#### AVAILABLE RECORDS ####

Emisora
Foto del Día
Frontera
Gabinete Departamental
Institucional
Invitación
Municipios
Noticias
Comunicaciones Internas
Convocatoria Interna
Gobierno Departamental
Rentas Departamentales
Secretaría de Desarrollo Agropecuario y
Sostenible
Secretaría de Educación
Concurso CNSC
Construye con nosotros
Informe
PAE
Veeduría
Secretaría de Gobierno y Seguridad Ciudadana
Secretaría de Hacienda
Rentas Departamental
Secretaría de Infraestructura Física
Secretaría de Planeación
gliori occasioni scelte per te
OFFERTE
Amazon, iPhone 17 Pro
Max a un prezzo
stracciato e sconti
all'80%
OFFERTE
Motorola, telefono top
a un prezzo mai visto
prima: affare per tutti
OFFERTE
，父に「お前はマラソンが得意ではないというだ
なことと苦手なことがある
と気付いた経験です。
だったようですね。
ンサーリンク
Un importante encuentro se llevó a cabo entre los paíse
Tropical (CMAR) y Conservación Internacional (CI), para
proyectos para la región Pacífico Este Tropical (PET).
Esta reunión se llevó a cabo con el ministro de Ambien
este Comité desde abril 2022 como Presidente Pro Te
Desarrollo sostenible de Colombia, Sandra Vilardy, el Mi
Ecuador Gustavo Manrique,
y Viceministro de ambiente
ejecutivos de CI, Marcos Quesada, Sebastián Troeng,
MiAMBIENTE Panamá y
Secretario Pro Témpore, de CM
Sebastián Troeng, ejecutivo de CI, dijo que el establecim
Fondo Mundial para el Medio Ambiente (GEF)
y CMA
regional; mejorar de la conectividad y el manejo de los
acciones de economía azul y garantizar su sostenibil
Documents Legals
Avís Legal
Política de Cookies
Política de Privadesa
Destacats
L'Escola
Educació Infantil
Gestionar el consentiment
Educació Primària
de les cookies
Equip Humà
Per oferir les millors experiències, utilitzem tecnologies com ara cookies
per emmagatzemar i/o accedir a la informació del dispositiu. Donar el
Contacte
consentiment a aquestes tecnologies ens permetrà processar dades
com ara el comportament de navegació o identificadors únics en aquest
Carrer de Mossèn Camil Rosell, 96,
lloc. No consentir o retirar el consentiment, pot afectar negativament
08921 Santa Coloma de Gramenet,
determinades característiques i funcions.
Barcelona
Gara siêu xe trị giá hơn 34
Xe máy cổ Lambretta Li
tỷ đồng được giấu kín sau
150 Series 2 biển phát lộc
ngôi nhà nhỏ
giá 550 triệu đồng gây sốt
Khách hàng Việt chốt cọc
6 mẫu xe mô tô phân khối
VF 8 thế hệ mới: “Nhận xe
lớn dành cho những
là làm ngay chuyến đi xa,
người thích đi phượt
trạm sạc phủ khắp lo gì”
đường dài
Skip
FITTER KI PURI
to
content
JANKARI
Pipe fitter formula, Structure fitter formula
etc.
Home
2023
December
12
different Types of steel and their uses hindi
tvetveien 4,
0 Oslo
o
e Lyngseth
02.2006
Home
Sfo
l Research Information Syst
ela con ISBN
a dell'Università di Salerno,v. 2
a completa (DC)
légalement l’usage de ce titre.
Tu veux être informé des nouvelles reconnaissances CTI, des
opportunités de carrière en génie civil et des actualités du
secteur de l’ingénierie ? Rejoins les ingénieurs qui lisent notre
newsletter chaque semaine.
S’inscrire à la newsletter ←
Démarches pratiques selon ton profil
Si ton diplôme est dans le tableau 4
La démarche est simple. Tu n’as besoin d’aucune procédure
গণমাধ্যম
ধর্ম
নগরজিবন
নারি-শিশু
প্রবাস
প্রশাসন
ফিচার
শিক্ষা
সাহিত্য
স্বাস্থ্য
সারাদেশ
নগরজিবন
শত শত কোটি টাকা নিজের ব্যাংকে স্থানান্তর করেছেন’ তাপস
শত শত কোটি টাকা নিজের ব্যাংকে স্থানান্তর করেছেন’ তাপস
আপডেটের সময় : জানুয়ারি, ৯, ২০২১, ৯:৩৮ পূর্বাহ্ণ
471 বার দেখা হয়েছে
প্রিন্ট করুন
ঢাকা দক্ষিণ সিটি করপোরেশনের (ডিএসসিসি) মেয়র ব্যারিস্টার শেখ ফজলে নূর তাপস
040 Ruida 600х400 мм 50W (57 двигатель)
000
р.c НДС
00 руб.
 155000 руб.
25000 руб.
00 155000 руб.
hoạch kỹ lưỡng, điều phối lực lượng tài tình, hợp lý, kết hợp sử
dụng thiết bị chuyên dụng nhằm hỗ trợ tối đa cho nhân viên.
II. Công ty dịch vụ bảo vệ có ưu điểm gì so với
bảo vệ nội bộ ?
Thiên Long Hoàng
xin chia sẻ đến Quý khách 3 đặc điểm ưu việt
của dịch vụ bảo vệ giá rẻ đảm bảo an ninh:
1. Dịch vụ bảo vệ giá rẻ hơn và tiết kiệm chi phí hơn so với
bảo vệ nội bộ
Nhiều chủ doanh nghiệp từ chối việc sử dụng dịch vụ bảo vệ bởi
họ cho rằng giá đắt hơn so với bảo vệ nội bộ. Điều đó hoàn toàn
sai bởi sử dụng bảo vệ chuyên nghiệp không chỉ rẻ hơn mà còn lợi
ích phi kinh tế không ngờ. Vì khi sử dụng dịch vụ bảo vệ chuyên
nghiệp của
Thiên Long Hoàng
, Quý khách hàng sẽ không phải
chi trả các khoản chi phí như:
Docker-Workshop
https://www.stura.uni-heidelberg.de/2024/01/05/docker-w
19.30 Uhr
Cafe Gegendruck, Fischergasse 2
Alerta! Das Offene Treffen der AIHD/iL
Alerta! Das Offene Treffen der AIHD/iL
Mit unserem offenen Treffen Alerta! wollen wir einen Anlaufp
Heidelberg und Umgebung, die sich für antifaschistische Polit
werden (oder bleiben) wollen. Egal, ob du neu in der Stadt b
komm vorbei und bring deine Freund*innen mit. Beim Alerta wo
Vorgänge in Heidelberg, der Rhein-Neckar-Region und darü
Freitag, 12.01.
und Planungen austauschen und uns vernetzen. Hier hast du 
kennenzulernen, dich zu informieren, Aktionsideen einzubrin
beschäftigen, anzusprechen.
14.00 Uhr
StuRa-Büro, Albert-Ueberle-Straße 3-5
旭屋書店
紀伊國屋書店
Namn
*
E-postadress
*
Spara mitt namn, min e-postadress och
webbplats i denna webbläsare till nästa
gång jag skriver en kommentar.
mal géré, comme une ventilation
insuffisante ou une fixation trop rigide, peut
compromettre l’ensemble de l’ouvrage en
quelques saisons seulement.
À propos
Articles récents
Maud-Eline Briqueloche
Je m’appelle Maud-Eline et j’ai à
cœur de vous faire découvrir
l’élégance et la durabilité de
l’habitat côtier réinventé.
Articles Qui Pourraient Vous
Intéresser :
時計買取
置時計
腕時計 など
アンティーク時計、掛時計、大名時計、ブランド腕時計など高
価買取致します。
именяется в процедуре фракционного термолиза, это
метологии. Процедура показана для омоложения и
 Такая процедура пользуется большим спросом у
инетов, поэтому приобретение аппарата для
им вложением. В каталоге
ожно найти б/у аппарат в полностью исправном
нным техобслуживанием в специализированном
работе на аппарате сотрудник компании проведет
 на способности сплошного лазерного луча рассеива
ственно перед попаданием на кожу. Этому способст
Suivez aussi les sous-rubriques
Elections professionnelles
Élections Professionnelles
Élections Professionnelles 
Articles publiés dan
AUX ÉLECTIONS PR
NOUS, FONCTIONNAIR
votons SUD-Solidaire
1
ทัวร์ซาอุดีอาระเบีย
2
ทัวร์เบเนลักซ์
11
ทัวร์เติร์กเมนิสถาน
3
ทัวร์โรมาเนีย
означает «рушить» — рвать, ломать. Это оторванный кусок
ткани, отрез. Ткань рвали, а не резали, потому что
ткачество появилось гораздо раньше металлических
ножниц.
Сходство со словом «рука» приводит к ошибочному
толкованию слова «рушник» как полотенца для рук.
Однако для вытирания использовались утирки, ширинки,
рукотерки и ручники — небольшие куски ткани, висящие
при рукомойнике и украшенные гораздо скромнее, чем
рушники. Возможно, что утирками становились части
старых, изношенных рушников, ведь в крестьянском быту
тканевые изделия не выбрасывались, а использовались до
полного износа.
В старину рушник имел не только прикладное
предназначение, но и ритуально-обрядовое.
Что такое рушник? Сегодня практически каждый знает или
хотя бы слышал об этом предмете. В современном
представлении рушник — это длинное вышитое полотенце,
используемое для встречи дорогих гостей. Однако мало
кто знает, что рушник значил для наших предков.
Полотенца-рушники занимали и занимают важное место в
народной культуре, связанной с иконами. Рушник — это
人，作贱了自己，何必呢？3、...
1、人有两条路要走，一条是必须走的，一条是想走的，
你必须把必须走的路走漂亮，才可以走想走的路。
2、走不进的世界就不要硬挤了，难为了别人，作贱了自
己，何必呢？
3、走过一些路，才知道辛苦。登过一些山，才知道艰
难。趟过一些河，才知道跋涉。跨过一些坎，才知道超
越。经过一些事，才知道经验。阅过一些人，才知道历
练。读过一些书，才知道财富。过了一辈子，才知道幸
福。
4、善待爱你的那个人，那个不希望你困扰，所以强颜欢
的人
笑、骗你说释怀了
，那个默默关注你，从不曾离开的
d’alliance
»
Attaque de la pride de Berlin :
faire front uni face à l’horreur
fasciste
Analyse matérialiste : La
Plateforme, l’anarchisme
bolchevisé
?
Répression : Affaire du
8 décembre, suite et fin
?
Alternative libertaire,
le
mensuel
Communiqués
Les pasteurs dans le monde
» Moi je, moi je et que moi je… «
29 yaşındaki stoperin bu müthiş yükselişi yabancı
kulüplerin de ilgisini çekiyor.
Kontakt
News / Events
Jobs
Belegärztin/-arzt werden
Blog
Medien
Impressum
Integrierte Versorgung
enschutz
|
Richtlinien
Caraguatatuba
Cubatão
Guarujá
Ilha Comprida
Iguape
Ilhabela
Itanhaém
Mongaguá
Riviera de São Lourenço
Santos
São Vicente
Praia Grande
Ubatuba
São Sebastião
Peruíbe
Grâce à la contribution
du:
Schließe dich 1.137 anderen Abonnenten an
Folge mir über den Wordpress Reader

####

> _EXERCISE DESCRIPTION_: Restate verbatim the first line above and all lines after it through the line containing "Desarrollo sostenible de"; omit the rest.

> _EXERCISE ANSWER_:
Emisora
Foto del Día
Frontera
Gabinete Departamental
Institucional
Invitación
Municipios
Noticias
Comunicaciones Internas
Convocatoria Interna
Gobierno Departamental
Rentas Departamentales
Secretaría de Desarrollo Agropecuario y
Sostenible
Secretaría de Educación
Concurso CNSC
Construye con nosotros
Informe
PAE
Veeduría
Secretaría de Gobierno y Seguridad Ciudadana
Secretaría de Hacienda
Rentas Departamental
Secretaría de Infraestructura Física
Secretaría de Planeación
gliori occasioni scelte per te
OFFERTE
Amazon, iPhone 17 Pro
Max a un prezzo
stracciato e sconti
all'80%
OFFERTE
Motorola, telefono top
a un prezzo mai visto
prima: affare per tutti
OFFERTE
，父に「お前はマラソンが得意ではないというだ
なことと苦手なことがある
と気付いた経験です。
だったようですね。
ンサーリンク
Un importante encuentro se llevó a cabo entre los paíse
Tropical (CMAR) y Conservación Internacional (CI), para
proyectos para la región Pacífico Este Tropical (PET).
Esta reunión se llevó a cabo con el ministro de Ambien
este Comité desde abril 2022 como Presidente Pro Te
Desarrollo sostenible de Colombia, Sandra Vilardy, el Mi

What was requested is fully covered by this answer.